▶ Texte de la page:
-----
Après l'abolition de l'esclavage en 1848, les autorités coloniales françaises transplantent ce système réglementariste dans leurs territoires d'outre-mer, notamment au Sénégal, à Saint-Louis et sur l'île de Gorée. Mais l'application coloniale révèle des enjeux spécifiquement raciaux.

"Le réglementarisme était un moyen de contrôler le corps des femmes anciennement esclaves", analyse l'historienne. "Les autorités coloniales les considéraient comme une menace pour la santé publique des hommes français présents dans la région." Cette perception s'ancrait dans la crainte qu'après l'abolition, ces femmes se tournent vers le commerce du sexe pour survivre, contribuant à la propagation des maladies.

La réalité sur le terrain contredit les ambitions de contrôle des autorités françaises. "Beaucoup de femmes africaines accusées de se livrer au commerce du sexe, ont échappé aux contrôles de santé obligatoires ou à l'enregistrement par la police", révèle Caroline Séquin. Ces femmes développaient des stratégies d'évitement, "déménageant dans d'autres régions pour éviter d'être repérées".
-----
▶ Données fournies:

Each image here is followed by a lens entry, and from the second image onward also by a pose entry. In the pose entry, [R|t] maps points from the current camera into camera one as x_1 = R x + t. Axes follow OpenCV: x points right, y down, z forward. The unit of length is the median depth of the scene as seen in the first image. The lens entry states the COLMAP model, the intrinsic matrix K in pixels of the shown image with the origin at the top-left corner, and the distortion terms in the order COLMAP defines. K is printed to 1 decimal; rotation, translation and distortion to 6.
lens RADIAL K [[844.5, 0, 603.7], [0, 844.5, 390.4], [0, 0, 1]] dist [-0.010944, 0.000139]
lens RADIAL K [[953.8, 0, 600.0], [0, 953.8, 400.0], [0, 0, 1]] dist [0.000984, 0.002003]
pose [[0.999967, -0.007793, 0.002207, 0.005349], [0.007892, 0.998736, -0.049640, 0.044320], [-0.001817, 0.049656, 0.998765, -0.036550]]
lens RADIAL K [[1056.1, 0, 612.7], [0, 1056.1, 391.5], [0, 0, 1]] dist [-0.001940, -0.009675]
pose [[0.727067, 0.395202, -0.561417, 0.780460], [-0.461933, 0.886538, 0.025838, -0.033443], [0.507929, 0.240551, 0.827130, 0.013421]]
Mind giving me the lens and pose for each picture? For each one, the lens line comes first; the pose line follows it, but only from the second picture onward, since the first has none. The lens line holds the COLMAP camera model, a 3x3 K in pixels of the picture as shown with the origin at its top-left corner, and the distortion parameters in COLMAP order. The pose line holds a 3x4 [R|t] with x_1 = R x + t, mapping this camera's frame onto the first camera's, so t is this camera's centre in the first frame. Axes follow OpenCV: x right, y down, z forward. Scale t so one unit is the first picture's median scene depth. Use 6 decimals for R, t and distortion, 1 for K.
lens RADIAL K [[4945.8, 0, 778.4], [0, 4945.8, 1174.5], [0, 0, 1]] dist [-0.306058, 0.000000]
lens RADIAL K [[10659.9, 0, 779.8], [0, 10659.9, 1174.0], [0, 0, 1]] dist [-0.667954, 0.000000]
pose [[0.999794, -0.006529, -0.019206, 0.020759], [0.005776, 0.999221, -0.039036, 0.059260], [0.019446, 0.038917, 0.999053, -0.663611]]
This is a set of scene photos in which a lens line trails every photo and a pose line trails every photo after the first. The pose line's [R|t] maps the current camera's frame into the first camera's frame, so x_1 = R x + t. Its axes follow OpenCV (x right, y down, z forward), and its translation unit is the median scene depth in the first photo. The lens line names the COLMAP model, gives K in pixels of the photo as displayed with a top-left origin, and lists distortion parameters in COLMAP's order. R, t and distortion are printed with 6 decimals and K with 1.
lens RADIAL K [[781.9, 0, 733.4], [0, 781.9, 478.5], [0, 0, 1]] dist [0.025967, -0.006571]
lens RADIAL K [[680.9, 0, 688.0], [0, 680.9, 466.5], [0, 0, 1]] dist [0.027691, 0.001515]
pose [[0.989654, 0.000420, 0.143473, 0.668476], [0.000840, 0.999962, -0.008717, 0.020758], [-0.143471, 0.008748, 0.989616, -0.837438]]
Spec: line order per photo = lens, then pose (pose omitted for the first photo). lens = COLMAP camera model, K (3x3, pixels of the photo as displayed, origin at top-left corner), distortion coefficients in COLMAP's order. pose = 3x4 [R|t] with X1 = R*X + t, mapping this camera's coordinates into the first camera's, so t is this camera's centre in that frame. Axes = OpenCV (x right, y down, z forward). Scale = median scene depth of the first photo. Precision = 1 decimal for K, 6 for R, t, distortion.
-----
▶ Tâche 1: Dans le texte sur le réglementarisme colonial, comment les autorités coloniales considéraient-elles les femmes anciennement esclaves ?
▶ Tâche 2: Reprenez le texte sur le réglementarisme colonial après sa dernière phrase et poursuivez-en la rédaction.

▶ Réponse finale 1: Comme une menace pour la santé publique des hommes français présents dans la région.

▶ Réponse finale 2:
L'historienne souligne également que certaines de ces femmes ont "probablement été accusées à tort d'être des travailleuses du sexe", victimes de "préjugés raciaux" qui influençaient la perception des autorités médicales et coloniales envers les femmes noires.

La ségrégation raciale des maisons closes

L'un des aspects les plus révélateurs du système concerne la ségrégation raciale institutionnalisée. Caroline Séquin précise n'avoir "trouvé aucune preuve de l'existence de maisons closes employant des femmes africaines à Dakar ou dans le reste du Sénégal colonial. Toutes les maisons closes agréées employaient des femmes européennes et leurs services étaient réservés exclusivement aux hommes européens."

Cette organisation répondait à une logique raciale précise. "La réputation sexuelle des femmes blanches importait beaucoup aux autorités coloniales, car elle était censée refléter la supériorité morale française", explique l'historienne. Paradoxalement, les autorités toléraient cette prostitution, car "les tenanciers de maisons closes refusaient l'accès à leurs établissements aux clients africains masculins. Cela contribuait à empêcher les relations sexuelles interraciales."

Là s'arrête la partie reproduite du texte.